Task objective |
Take the data and return it in full. Change nothing.
· · · · ·
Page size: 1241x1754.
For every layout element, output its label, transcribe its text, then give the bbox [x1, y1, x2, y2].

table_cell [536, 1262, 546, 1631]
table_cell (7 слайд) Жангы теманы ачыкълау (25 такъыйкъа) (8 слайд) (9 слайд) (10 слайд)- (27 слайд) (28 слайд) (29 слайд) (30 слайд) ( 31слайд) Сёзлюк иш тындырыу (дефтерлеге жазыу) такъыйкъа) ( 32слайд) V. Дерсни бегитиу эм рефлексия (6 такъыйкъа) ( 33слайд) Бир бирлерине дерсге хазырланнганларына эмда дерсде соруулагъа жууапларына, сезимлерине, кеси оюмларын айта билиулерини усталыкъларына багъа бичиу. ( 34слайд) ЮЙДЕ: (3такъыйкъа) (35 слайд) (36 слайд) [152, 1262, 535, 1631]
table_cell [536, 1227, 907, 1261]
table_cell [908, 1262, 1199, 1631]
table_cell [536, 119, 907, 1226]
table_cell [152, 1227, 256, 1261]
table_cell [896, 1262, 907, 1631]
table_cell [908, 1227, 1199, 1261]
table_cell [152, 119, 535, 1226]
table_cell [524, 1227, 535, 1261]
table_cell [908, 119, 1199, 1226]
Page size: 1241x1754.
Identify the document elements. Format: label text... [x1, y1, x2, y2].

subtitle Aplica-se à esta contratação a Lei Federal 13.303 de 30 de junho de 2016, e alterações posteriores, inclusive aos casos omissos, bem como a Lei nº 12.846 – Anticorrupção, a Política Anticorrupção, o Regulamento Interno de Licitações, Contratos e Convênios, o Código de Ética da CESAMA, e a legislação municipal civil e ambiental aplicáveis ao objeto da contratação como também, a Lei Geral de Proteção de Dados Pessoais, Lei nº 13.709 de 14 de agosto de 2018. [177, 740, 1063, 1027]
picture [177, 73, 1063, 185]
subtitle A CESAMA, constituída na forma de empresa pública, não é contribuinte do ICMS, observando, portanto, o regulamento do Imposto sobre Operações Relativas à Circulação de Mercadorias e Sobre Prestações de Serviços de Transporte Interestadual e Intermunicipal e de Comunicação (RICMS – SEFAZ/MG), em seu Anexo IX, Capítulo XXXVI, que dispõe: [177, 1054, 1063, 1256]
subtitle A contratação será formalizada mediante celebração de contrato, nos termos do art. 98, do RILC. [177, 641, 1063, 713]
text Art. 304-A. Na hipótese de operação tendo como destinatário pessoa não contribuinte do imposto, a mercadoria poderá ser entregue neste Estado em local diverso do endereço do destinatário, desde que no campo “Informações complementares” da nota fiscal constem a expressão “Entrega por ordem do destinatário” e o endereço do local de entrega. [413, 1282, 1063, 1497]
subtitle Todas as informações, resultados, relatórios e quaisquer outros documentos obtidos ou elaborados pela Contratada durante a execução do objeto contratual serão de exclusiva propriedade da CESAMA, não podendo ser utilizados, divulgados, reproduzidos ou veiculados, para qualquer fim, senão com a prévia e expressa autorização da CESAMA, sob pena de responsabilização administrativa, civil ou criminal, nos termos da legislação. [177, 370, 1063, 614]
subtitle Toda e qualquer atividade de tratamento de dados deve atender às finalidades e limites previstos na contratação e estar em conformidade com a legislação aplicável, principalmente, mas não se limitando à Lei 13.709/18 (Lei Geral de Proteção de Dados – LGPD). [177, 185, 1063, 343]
· · · · ·
Exercise solution |
Page size: 1241x1754.
For every layout element, output its label, transcribe its text, then give the bbox [x1, y1, x2, y2].

table_cell [536, 1262, 546, 1631]
table_cell (7 слайд) Жангы теманы ачыкълау (25 такъыйкъа) (8 слайд) (9 слайд) (10 слайд)- (27 слайд) (28 слайд) (29 слайд) (30 слайд) ( 31слайд) Сёзлюк иш тындырыу (дефтерлеге жазыу) такъыйкъа) ( 32слайд) V. Дерсни бегитиу эм рефлексия (6 такъыйкъа) ( 33слайд) Бир бирлерине дерсге хазырланнганларына эмда дерсде соруулагъа жууапларына, сезимлерине, кеси оюмларын айта билиулерини усталыкъларына багъа бичиу. ( 34слайд) ЮЙДЕ: (3такъыйкъа) (35 слайд) (36 слайд) [152, 1262, 535, 1631]
table_cell [536, 1227, 907, 1261]
table_cell [908, 1262, 1199, 1631]
table_cell [536, 119, 907, 1226]
table_cell [152, 1227, 256, 1261]
table_cell [896, 1262, 907, 1631]
table_cell [908, 1227, 1199, 1261]
table_cell [152, 119, 535, 1226]
table_cell [524, 1227, 535, 1261]
table_cell [908, 119, 1199, 1226]
Page size: 1241x1754.
Identify the document elements. Format: label text... [x1, y1, x2, y2].

subtitle Aplica-se à esta contratação a Lei Federal 13.303 de 30 de junho de 2016, e alterações posteriores, inclusive aos casos omissos, bem como a Lei nº 12.846 – Anticorrupção, a Política Anticorrupção, o Regulamento Interno de Licitações, Contratos e Convênios, o Código de Ética da CESAMA, e a legislação municipal civil e ambiental aplicáveis ao objeto da contratação como também, a Lei Geral de Proteção de Dados Pessoais, Lei nº 13.709 de 14 de agosto de 2018. [177, 740, 1063, 1027]
picture [177, 73, 1063, 185]
subtitle A CESAMA, constituída na forma de empresa pública, não é contribuinte do ICMS, observando, portanto, o regulamento do Imposto sobre Operações Relativas à Circulação de Mercadorias e Sobre Prestações de Serviços de Transporte Interestadual e Intermunicipal e de Comunicação (RICMS – SEFAZ/MG), em seu Anexo IX, Capítulo XXXVI, que dispõe: [177, 1054, 1063, 1256]
subtitle A contratação será formalizada mediante celebração de contrato, nos termos do art. 98, do RILC. [177, 641, 1063, 713]
text Art. 304-A. Na hipótese de operação tendo como destinatário pessoa não contribuinte do imposto, a mercadoria poderá ser entregue neste Estado em local diverso do endereço do destinatário, desde que no campo “Informações complementares” da nota fiscal constem a expressão “Entrega por ordem do destinatário” e o endereço do local de entrega. [413, 1282, 1063, 1497]
subtitle Todas as informações, resultados, relatórios e quaisquer outros documentos obtidos ou elaborados pela Contratada durante a execução do objeto contratual serão de exclusiva propriedade da CESAMA, não podendo ser utilizados, divulgados, reproduzidos ou veiculados, para qualquer fim, senão com a prévia e expressa autorização da CESAMA, sob pena de responsabilização administrativa, civil ou criminal, nos termos da legislação. [177, 370, 1063, 614]
subtitle Toda e qualquer atividade de tratamento de dados deve atender às finalidades e limites previstos na contratação e estar em conformidade com a legislação aplicável, principalmente, mas não se limitando à Lei 13.709/18 (Lei Geral de Proteção de Dados – LGPD). [177, 185, 1063, 343]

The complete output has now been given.